*Your goal:*
Word for word, reproduce each of the entries.

*Records supplied:*
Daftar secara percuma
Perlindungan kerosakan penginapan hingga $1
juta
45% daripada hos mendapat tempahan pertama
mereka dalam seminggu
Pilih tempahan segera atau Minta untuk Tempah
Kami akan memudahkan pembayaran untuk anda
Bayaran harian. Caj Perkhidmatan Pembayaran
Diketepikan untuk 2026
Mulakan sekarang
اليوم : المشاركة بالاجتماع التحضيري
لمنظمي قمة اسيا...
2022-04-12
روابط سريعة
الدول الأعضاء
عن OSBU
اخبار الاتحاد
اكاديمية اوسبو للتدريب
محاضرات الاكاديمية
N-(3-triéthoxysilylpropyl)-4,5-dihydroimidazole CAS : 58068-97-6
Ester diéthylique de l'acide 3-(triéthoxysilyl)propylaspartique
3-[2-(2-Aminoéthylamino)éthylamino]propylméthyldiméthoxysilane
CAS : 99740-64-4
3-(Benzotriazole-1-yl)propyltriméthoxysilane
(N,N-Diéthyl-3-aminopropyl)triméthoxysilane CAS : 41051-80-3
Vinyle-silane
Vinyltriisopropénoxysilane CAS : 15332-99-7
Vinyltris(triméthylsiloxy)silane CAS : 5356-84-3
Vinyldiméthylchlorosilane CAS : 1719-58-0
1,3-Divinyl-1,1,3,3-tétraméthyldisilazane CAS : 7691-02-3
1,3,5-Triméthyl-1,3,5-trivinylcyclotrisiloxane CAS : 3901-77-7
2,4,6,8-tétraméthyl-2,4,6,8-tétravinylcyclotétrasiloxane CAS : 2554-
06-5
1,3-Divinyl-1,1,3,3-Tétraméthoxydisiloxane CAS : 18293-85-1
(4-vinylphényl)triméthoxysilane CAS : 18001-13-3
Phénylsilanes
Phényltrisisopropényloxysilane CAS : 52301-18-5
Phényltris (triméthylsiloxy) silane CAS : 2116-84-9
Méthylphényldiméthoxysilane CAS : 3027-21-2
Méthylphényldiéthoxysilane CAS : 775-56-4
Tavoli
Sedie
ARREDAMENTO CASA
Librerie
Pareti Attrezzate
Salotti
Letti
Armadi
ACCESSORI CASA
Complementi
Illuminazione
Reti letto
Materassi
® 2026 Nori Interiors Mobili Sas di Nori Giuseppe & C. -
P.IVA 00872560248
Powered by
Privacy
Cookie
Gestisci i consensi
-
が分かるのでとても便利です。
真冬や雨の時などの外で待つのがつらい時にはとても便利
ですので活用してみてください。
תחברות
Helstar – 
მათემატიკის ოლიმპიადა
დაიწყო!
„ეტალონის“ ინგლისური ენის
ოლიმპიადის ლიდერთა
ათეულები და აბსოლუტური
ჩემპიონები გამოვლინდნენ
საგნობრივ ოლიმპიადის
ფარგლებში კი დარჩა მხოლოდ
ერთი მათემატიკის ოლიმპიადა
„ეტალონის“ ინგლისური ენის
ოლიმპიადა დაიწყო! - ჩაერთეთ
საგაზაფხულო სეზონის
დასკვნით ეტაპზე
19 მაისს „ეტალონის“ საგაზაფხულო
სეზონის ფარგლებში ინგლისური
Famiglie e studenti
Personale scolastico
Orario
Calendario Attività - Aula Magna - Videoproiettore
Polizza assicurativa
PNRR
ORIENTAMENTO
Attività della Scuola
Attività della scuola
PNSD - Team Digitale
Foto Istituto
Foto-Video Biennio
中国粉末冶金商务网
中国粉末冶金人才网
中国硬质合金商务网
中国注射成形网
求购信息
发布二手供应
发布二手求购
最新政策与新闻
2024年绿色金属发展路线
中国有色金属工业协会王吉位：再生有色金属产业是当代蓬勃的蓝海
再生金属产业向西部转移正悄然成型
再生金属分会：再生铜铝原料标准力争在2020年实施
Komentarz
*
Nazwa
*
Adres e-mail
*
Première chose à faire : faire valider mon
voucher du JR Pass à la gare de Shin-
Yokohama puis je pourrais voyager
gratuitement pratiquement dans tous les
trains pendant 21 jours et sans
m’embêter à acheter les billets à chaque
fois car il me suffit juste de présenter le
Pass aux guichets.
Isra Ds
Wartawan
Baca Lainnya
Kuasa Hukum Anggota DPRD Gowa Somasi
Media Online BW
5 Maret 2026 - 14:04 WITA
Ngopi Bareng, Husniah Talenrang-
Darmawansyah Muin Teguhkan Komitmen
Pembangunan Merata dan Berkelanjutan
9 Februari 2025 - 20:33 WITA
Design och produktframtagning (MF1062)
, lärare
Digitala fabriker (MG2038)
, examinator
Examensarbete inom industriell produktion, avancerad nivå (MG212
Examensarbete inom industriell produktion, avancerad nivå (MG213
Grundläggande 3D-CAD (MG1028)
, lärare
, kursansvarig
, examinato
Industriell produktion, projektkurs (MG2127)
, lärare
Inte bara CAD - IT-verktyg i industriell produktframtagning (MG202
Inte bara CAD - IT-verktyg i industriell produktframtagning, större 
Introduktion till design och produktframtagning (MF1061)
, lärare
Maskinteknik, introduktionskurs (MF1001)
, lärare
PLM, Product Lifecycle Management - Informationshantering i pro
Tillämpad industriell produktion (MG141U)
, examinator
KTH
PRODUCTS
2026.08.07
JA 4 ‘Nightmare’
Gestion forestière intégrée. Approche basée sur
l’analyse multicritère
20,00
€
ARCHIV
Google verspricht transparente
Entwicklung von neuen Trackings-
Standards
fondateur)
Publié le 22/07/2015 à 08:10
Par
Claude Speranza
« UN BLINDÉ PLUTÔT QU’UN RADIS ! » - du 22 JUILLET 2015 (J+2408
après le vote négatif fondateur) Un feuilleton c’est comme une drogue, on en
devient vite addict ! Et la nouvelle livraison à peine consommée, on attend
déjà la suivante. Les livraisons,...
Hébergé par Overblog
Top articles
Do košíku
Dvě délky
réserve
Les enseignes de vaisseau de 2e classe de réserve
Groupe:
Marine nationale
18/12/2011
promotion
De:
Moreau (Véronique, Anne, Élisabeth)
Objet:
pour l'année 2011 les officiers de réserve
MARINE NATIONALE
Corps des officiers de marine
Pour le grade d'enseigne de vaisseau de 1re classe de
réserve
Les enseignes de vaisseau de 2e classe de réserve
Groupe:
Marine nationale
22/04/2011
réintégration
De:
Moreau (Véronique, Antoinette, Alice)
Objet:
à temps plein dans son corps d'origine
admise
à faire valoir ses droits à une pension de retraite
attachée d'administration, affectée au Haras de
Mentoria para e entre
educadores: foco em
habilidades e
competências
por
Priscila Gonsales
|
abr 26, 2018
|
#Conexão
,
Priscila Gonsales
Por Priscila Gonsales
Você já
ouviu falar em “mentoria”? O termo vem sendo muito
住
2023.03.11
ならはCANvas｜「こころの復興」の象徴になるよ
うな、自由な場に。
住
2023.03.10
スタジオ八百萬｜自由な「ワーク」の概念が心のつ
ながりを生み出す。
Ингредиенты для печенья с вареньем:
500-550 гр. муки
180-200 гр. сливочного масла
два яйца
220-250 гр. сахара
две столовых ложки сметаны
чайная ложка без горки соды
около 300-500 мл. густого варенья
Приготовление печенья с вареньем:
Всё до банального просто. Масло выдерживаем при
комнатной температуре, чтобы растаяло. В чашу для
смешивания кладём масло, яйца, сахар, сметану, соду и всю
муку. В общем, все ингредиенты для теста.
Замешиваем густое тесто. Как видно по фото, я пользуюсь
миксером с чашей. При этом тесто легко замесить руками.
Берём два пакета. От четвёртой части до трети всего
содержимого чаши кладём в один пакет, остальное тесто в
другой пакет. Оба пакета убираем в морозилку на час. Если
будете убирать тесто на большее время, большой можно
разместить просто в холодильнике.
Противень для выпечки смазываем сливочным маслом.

*The completed task:*
Daftar secara percuma
Perlindungan kerosakan penginapan hingga $1
juta
45% daripada hos mendapat tempahan pertama
mereka dalam seminggu
Pilih tempahan segera atau Minta untuk Tempah
Kami akan memudahkan pembayaran untuk anda
Bayaran harian. Caj Perkhidmatan Pembayaran
Diketepikan untuk 2026
Mulakan sekarang
اليوم : المشاركة بالاجتماع التحضيري
لمنظمي قمة اسيا...
2022-04-12
روابط سريعة
الدول الأعضاء
عن OSBU
اخبار الاتحاد
اكاديمية اوسبو للتدريب
محاضرات الاكاديمية
N-(3-triéthoxysilylpropyl)-4,5-dihydroimidazole CAS : 58068-97-6
Ester diéthylique de l'acide 3-(triéthoxysilyl)propylaspartique
3-[2-(2-Aminoéthylamino)éthylamino]propylméthyldiméthoxysilane
CAS : 99740-64-4
3-(Benzotriazole-1-yl)propyltriméthoxysilane
(N,N-Diéthyl-3-aminopropyl)triméthoxysilane CAS : 41051-80-3
Vinyle-silane
Vinyltriisopropénoxysilane CAS : 15332-99-7
Vinyltris(triméthylsiloxy)silane CAS : 5356-84-3
Vinyldiméthylchlorosilane CAS : 1719-58-0
1,3-Divinyl-1,1,3,3-tétraméthyldisilazane CAS : 7691-02-3
1,3,5-Triméthyl-1,3,5-trivinylcyclotrisiloxane CAS : 3901-77-7
2,4,6,8-tétraméthyl-2,4,6,8-tétravinylcyclotétrasiloxane CAS : 2554-
06-5
1,3-Divinyl-1,1,3,3-Tétraméthoxydisiloxane CAS : 18293-85-1
(4-vinylphényl)triméthoxysilane CAS : 18001-13-3
Phénylsilanes
Phényltrisisopropényloxysilane CAS : 52301-18-5
Phényltris (triméthylsiloxy) silane CAS : 2116-84-9
Méthylphényldiméthoxysilane CAS : 3027-21-2
Méthylphényldiéthoxysilane CAS : 775-56-4
Tavoli
Sedie
ARREDAMENTO CASA
Librerie
Pareti Attrezzate
Salotti
Letti
Armadi
ACCESSORI CASA
Complementi
Illuminazione
Reti letto
Materassi
® 2026 Nori Interiors Mobili Sas di Nori Giuseppe & C. -
P.IVA 00872560248
Powered by
Privacy
Cookie
Gestisci i consensi
-
が分かるのでとても便利です。
真冬や雨の時などの外で待つのがつらい時にはとても便利
ですので活用してみてください。
תחברות
Helstar – 
მათემატიკის ოლიმპიადა
დაიწყო!
„ეტალონის“ ინგლისური ენის
ოლიმპიადის ლიდერთა
ათეულები და აბსოლუტური
ჩემპიონები გამოვლინდნენ
საგნობრივ ოლიმპიადის
ფარგლებში კი დარჩა მხოლოდ
ერთი მათემატიკის ოლიმპიადა
„ეტალონის“ ინგლისური ენის
ოლიმპიადა დაიწყო! - ჩაერთეთ
საგაზაფხულო სეზონის
დასკვნით ეტაპზე
19 მაისს „ეტალონის“ საგაზაფხულო
სეზონის ფარგლებში ინგლისური
Famiglie e studenti
Personale scolastico
Orario
Calendario Attività - Aula Magna - Videoproiettore
Polizza assicurativa
PNRR
ORIENTAMENTO
Attività della Scuola
Attività della scuola
PNSD - Team Digitale
Foto Istituto
Foto-Video Biennio
中国粉末冶金商务网
中国粉末冶金人才网
中国硬质合金商务网
中国注射成形网
求购信息
发布二手供应
发布二手求购
最新政策与新闻
2024年绿色金属发展路线
中国有色金属工业协会王吉位：再生有色金属产业是当代蓬勃的蓝海
再生金属产业向西部转移正悄然成型
再生金属分会：再生铜铝原料标准力争在2020年实施
Komentarz
*
Nazwa
*
Adres e-mail
*
Première chose à faire : faire valider mon
voucher du JR Pass à la gare de Shin-
Yokohama puis je pourrais voyager
gratuitement pratiquement dans tous les
trains pendant 21 jours et sans
m’embêter à acheter les billets à chaque
fois car il me suffit juste de présenter le
Pass aux guichets.
Isra Ds
Wartawan
Baca Lainnya
Kuasa Hukum Anggota DPRD Gowa Somasi
Media Online BW
5 Maret 2026 - 14:04 WITA
Ngopi Bareng, Husniah Talenrang-
Darmawansyah Muin Teguhkan Komitmen
Pembangunan Merata dan Berkelanjutan
9 Februari 2025 - 20:33 WITA
Design och produktframtagning (MF1062)
, lärare
Digitala fabriker (MG2038)
, examinator
Examensarbete inom industriell produktion, avancerad nivå (MG212
Examensarbete inom industriell produktion, avancerad nivå (MG213
Grundläggande 3D-CAD (MG1028)
, lärare
, kursansvarig
, examinato
Industriell produktion, projektkurs (MG2127)
, lärare
Inte bara CAD - IT-verktyg i industriell produktframtagning (MG202
Inte bara CAD - IT-verktyg i industriell produktframtagning, större 
Introduktion till design och produktframtagning (MF1061)
, lärare
Maskinteknik, introduktionskurs (MF1001)
, lärare
PLM, Product Lifecycle Management - Informationshantering i pro
Tillämpad industriell produktion (MG141U)
, examinator
KTH
PRODUCTS
2026.08.07
JA 4 ‘Nightmare’
Gestion forestière intégrée. Approche basée sur
l’analyse multicritère
20,00
€
ARCHIV
Google verspricht transparente
Entwicklung von neuen Trackings-
Standards
fondateur)
Publié le 22/07/2015 à 08:10
Par
Claude Speranza
« UN BLINDÉ PLUTÔT QU’UN RADIS ! » - du 22 JUILLET 2015 (J+2408
après le vote négatif fondateur) Un feuilleton c’est comme une drogue, on en
devient vite addict ! Et la nouvelle livraison à peine consommée, on attend
déjà la suivante. Les livraisons,...
Hébergé par Overblog
Top articles
Do košíku
Dvě délky
réserve
Les enseignes de vaisseau de 2e classe de réserve
Groupe:
Marine nationale
18/12/2011
promotion
De:
Moreau (Véronique, Anne, Élisabeth)
Objet:
pour l'année 2011 les officiers de réserve
MARINE NATIONALE
Corps des officiers de marine
Pour le grade d'enseigne de vaisseau de 1re classe de
réserve
Les enseignes de vaisseau de 2e classe de réserve
Groupe:
Marine nationale
22/04/2011
réintégration
De:
Moreau (Véronique, Antoinette, Alice)
Objet:
à temps plein dans son corps d'origine
admise
à faire valoir ses droits à une pension de retraite
attachée d'administration, affectée au Haras de
Mentoria para e entre
educadores: foco em
habilidades e
competências
por
Priscila Gonsales
|
abr 26, 2018
|
#Conexão
,
Priscila Gonsales
Por Priscila Gonsales
Você já
ouviu falar em “mentoria”? O termo vem sendo muito
住
2023.03.11
ならはCANvas｜「こころの復興」の象徴になるよ
うな、自由な場に。
住
2023.03.10
スタジオ八百萬｜自由な「ワーク」の概念が心のつ
ながりを生み出す。
Ингредиенты для печенья с вареньем:
500-550 гр. муки
180-200 гр. сливочного масла
два яйца
220-250 гр. сахара
две столовых ложки сметаны
чайная ложка без горки соды
около 300-500 мл. густого варенья
Приготовление печенья с вареньем:
Всё до банального просто. Масло выдерживаем при
комнатной температуре, чтобы растаяло. В чашу для
смешивания кладём масло, яйца, сахар, сметану, соду и всю
муку. В общем, все ингредиенты для теста.
Замешиваем густое тесто. Как видно по фото, я пользуюсь
миксером с чашей. При этом тесто легко замесить руками.
Берём два пакета. От четвёртой части до трети всего
содержимого чаши кладём в один пакет, остальное тесто в
другой пакет. Оба пакета убираем в морозилку на час. Если
будете убирать тесто на большее время, большой можно
разместить просто в холодильнике.
Противень для выпечки смазываем сливочным маслом.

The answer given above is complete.